**Kutipan Halaman:**
Dia mengaku masuk perangkap penipuan kerja melalui media sosial setelah ia mengunggah profil dirinya dan keterangan butuh pekerjaan. Ia berkenalan dengan seorang wanita via Facebook. Sosok itu mengaku sebagai penyalur dan sempat menawarkan pekerjaan di Macau.
"Lalu saya tukeran nomor WhatsApp. Kita hubungannya lewat WhatsApp, telepon-teleponan, WhatsApp-an, dan sempat video call juga. Kita intens satu bulan penuh kita berhubungan," kata Puspa dikutip dari laman resmi Pemda DIY.
Sosok wanita ini, kata Puspa, kemudian bilang punya bisnis restoran di Thailand dan menawarkan posisi staf dapur dengan gaji 900 dolar. Dokumen dan work permit akan diurus di negara tersebut.
"Pengalaman saya kalau di Singapura bisa dengan proses calling visa seperti itu. Jadi dokumen akan diurus di negara setelah kita datang, seperti Singapura," terangnya.
Dia mengiyakan tawaran kerja di Thailand itu. Namun tanpa sepengetahuan dan persetujuannya malah tiba-tiba dijebloskan ke Kamboja. Puspa sempat mendengar kabar soal negara ini yang banyak memberikan pengalaman buruk bagi pekerja migran.
"Saya bertanya, kenapa saya dibelikan tiket ke Ho Chi Minh (Vietnam), kenapa tidak ke Thailand langsung. Tapi ia bilang, untuk tenang, dan percaya saja. Dari Ho Chi Minh, saya dijemput seorang pria menggunakan motor untuk menuju ke Kamboja. Tapi itu saya belum tahu kalau mau dibawa ke Kamboja," ungkapnya.
Selepas melewati portal imigrasi Kamboja, ia sadar tak lagi bisa menghubungi wanita penyalur tadi. Dari sanalah transaksi dimulai. Puspa dibawa ke pasar oleh orang yang berbeda.

**Soal Latihan:**
1 > Jawablah pertanyaan berikut berdasarkan kisah penipuan kerja Puspa.
(a) Melalui media sosial apa Puspa berkenalan dengan wanita yang mengaku sebagai penyalur?
(b) Posisi apa dan berapa gaji yang ditawarkan untuk pekerjaan di restoran di Thailand?
(c) Ke kota mana tiket yang dibelikan untuk Puspa?
2 > Teruskan kisah penipuan kerja Puspa, dimulai setelah kalimat terakhirnya.
Materi berikut tidak digunakan dalam latihan ini.

**Materi Ekstraksi:**
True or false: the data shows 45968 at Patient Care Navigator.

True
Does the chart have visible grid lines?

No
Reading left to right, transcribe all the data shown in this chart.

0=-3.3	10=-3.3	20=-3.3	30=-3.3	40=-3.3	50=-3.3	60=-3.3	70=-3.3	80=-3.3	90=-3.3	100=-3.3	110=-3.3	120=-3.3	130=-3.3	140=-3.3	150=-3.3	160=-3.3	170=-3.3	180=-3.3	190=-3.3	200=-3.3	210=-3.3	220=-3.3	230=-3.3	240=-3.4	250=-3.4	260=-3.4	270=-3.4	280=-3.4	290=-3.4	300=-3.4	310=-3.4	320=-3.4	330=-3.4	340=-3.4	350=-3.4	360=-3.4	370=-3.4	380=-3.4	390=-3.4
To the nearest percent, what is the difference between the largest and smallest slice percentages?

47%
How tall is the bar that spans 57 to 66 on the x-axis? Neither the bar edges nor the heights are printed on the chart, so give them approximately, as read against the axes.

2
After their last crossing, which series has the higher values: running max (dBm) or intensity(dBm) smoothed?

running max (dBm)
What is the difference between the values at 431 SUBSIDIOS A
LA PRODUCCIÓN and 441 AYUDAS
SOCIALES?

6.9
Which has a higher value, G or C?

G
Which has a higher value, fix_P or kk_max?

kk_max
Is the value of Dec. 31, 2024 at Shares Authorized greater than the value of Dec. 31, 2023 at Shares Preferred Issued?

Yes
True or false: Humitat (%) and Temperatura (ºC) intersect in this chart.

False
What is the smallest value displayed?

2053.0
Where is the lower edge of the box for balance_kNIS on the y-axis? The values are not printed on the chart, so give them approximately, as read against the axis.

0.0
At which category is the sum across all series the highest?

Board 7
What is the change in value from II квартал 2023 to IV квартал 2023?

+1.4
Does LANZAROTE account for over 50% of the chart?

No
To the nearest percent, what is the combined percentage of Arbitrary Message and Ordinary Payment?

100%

**Kunci Jawaban:**
1 >
(a) Facebook.
(b) Staf dapur dengan gaji 900 dolar.
(c) Ho Chi Minh (Vietnam).

2 >
Dia menyaksikan seorang pria memberikan uang kepada orang yang membawanya. Selanjutnya, Puspa dibawa ke sebuah gedung apartemen dan dimasukkan ke sebuah ruangan berisi sekitar 45 pria yang bekerja di depan komputer.
Kebingungan, Puspa pun bertanya pada salah satu orang di sana. "Ini sebenarnya kita kerja apa? Dia bilang, 'Kita bekerja sebagai scammer atau penipuan online'," kata Puspa.
Puspa dihadapkan pada pekerjaan yang sangat asing baginya. Dia tak familiar dengan komputer. Maklum, ia cuma lulusan SMP. Tapi saat itu tidak ada pilihan lain untuk mempertahankan hidup selain ikut menjadi scammer.
Pemilik bisnis haram ini, kata Puspa, diduga seorang warga Negara China yang berkantor di Kamboja. Mereka mempekerjakan orang-orang Indonesia. Demikian pula sasaran korbannya.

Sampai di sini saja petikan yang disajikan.